Crescimento chinês em 2008 fica abaixo da média de 30 anos

Yuan
Image caption Alta de 9% do Produto Interno Bruno no ano passado foi a menor em sete anos.

O crescimento chinês caiu para 6,8% no último trimestre de 2008 - na comparação com o mesmo período do ano anterior-, fazendo com que a expansão da economia chinesa ficasse em 9% no ano passado, o resultado mais baixo desde 2001.

Em 2001, o crescimento do Produto Interno Bruto (PIB) chinês foi de 8,3%. No ano seguinte, ficou em 9,1%.

O resultado de 2008 fica também atrás da média de 9,8% observada nos últimos trinta anos, segundo o governo chinês.

Ao longo de 2008, o crescimento de 9% da economia fez com que o PIB chinês somasse 30,067 trilhões de yuan (US$4,3 trilhões). É nítido o recuo em relação aos 13% de expansão obtidos em 2007 que elevaram a economia chinesa à posição de terceira maior do mundo.

As autoridades estimam que a média de crescimento precisa ser de pelo menos 8% para manter o nível de desemprego sob controle e evitar distúrbios e protestos populares.

De acordo com o jornal estatal China Daily, um crescimento de 8% é necessário para garantir a criação de 14 milhões de novos empregos ao ano e permitir que mais de seis milhões de recém-formados encontrem um lugar no mercado de trabalho.

Desemprego

Os resultados indicam ainda que último trimestre de 2008 foi o sexto consecutivo a registrar desaceleração na China.

Estimativas do governo chinês projetam para 2009 um crescimento entre 8% e 9%, mas o Banco Mundial acredita que a economia não expandirá mais de 7,5%.

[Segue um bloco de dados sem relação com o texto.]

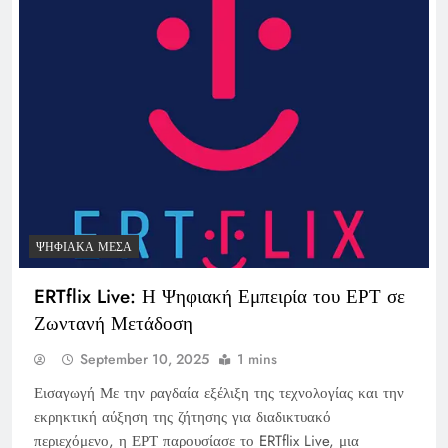
ΨΗΦΙΑΚΆ ΜΈΣΑ
ERTflix Live: Η Ψηφιακή Εμπειρία του ΕΡΤ σε
Ζωντανή Μετάδοση
September 10, 2025
1 mins
Εισαγωγή Με την ραγδαία εξέλιξη της τεχνολογίας και την
εκρηκτική αύξηση της ζήτησης για διαδικτυακό
περιεχόμενο, η ΕΡΤ παρουσίασε το ERTflix Live, μια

Além disso, o problema do desemprego já começa a aparecer nas estatísticas.

De acordo com dados divulgados nesta semana, o número de pessoas sem emprego já correspondia a 4,2% da população no último trimestre de 2008, acima dos 4% considerados "aceitáveis" pelo governo.

Projeções oficiais apontam que o nível de desemprego chegará a 4,6% neste ano que começa - o pior índice desde 1980.

Para aliviar o problema, o governo lançou um pacote de incentivos de US$586 bilhões em novembro e aprovou medidas como corte de impostos e aumento de subsídios públicos para os cidadãos.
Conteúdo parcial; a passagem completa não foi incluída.